Something rare and intriguing occurs tonight, something not expected to be seen in North America again until 2058, a supermoon total lunar eclipse.
Or, if you prefer its nickname, the Super Blood Wolf Moon Eclipse of 2019.
Roswell residents are in a great spot to observe the intragalactic exhibition.
“It’s location, location, location, and we’re fortunate. A lot of the United States will see the total lunar eclipse,” said Peggy Bohlin, a local educator who heads several science-related organizations in the community, including the Roswell Astronomy Club.
The club is holding a viewing event, weather permitting, from 7:30 p.m. until 11 p.m. in the lawn area of the Roswell Convention and Civic Center, 912 N. Richardson Ave.
At least three telescopes will be available for people who want a close-up look at the phenomenon, although it can be seen safely with the naked eye. People are invited to bring chairs or blankets as they watch the various stages of the eclipse.
According to the National Aeronautics and Space Administration (NASA), the moon will begin to enter partial shadows (the penumbra) about 7:36 p.m. local time (Mountain Standard Time).
It will start to enter the full shadow, or umbra, when it will start to take on its reddish hue, at about 8:33 p.m.
A total eclipse is expected around 9:41 p.m., with the moon being at its greatest eclipse at 10:12 p.m. The moon will stay in the full shadow for about an hour. It will be completely out of both the umbra and penumbra by 12:50 a.m.

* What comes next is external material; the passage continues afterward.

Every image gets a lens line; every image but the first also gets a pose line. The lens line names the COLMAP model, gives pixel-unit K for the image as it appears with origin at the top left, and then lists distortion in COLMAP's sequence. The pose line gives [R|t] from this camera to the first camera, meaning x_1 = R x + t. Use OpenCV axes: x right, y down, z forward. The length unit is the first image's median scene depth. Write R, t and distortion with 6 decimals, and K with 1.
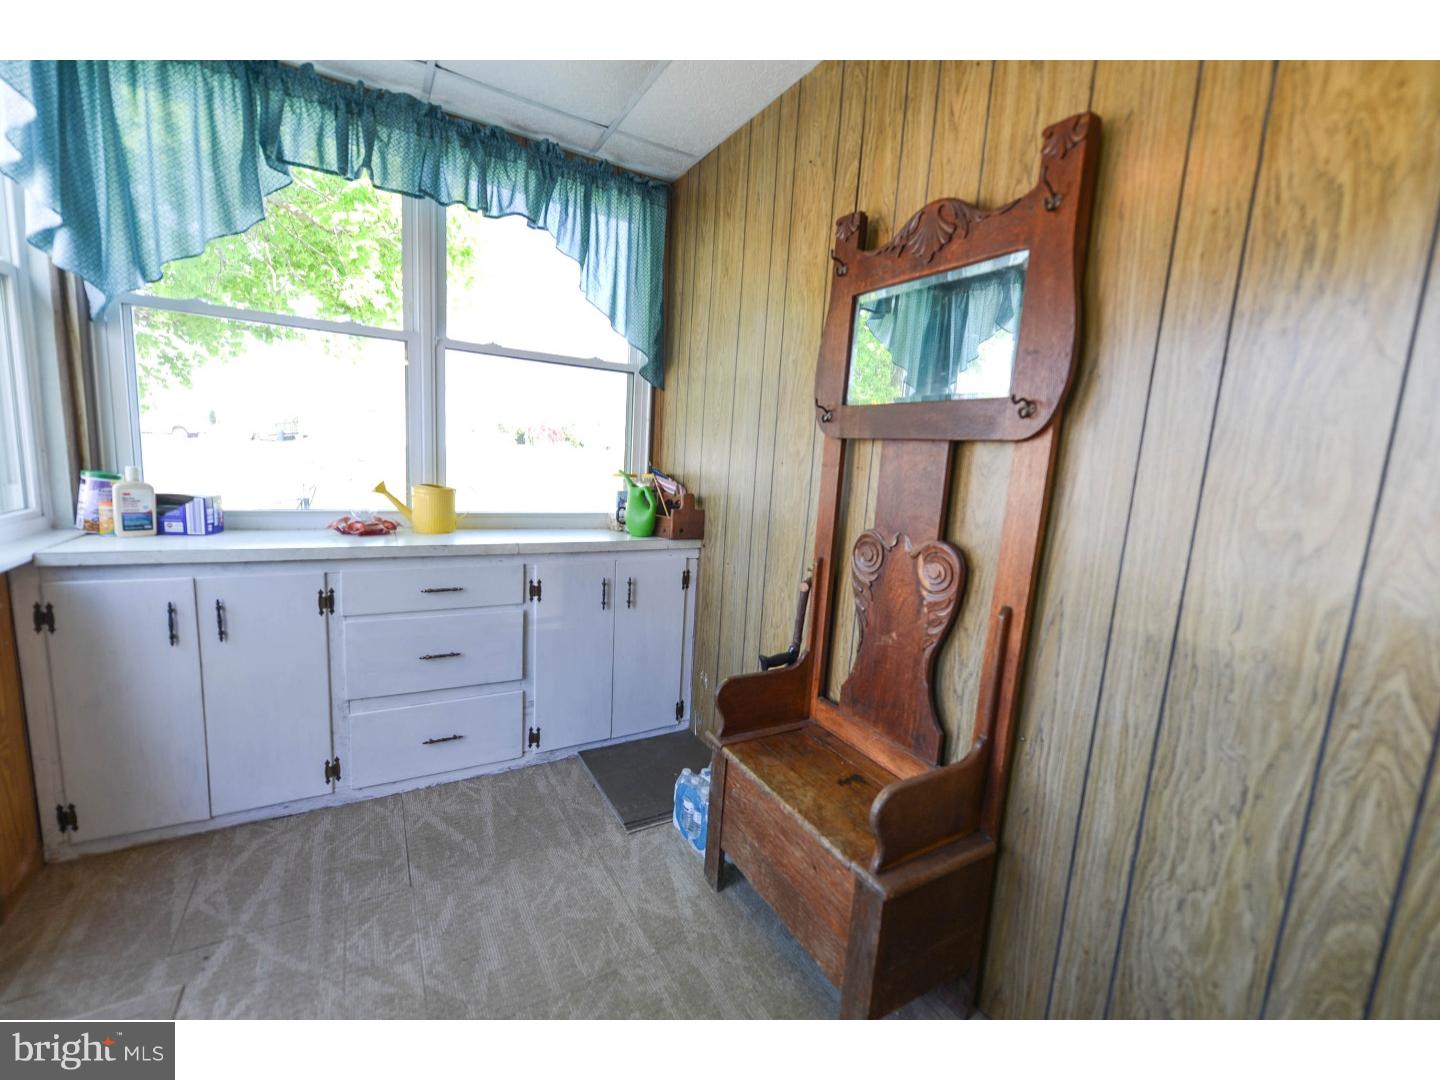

While it is certainly possible for people to view the celestial show on their own, joining the members of the Astronomy Club will provide some benefits, Bohlin said. Those at the event will not only have access to telescopes, they also can learn about the eclipse and astronomy from club members.
“It is a rare occasion,” said Bohlin. “It doesn’t happen often. It is not only a super blood moon — yes, there are lunar eclipses — but this is a total eclipse.”
A full moon is visible each month, but a supermoon typically occurs only a few times a year. It’s when a full moon is closest to the earth during its orbit. A supermoon appears noticeably larger and brighter than a typical full moon. Supermoons also will be seen on Feb. 19, when it will be closest to the earth this calendar year, and March 21.
But, as Bohlin points out, tonight is also a total lunar eclipse, when the earth is positioned between the sun and the moon, causing the earth to block out most of the light. The next total lunar eclipse will not occur until May 26, 2021, according to the National Aeronautics and Space Administration, but people in the United States won’t be in a position to see one until May 16, 2022.
The total eclipse causes the sun’s rays to scatter and be filtered through dust, ash and other particles, causing the moon to have a reddish — or blood — color.
Now that most of the words in the nickname are explained, where does the “wolf” part of the nickname come from?
“In Native American and early Colonial times, the full moon for January was called the Full Wolf Moon,” according to the Old Farmer’s Almanac website. “It appeared when wolves howled in hunger outside the villages.”
The supermoon lunar eclipse will be visible to people in the central Pacific, North America, South America, Africa, northern Europe and northern Asia.
The Roswell Astronomy Club meets at 7 p.m. on the second Thursday of each month at the Roswell Adult and Recreation Center, 807 N. Missouri Ave. The youth group, the Roswell Junior Galaxy Club, meets at 1 p.m. on the third Saturday of the month at the Roswell Adult Center. The Astronomy Club also sponsors public moon-gazing and stargazing events about once a month when weather conditions allow, and members also bring telescopes to local festivals and educational events.
Bohlin also leads Camp Invention, a science workshop for youth, which is scheduled for June 3-7 at the New Mexico Military Institute.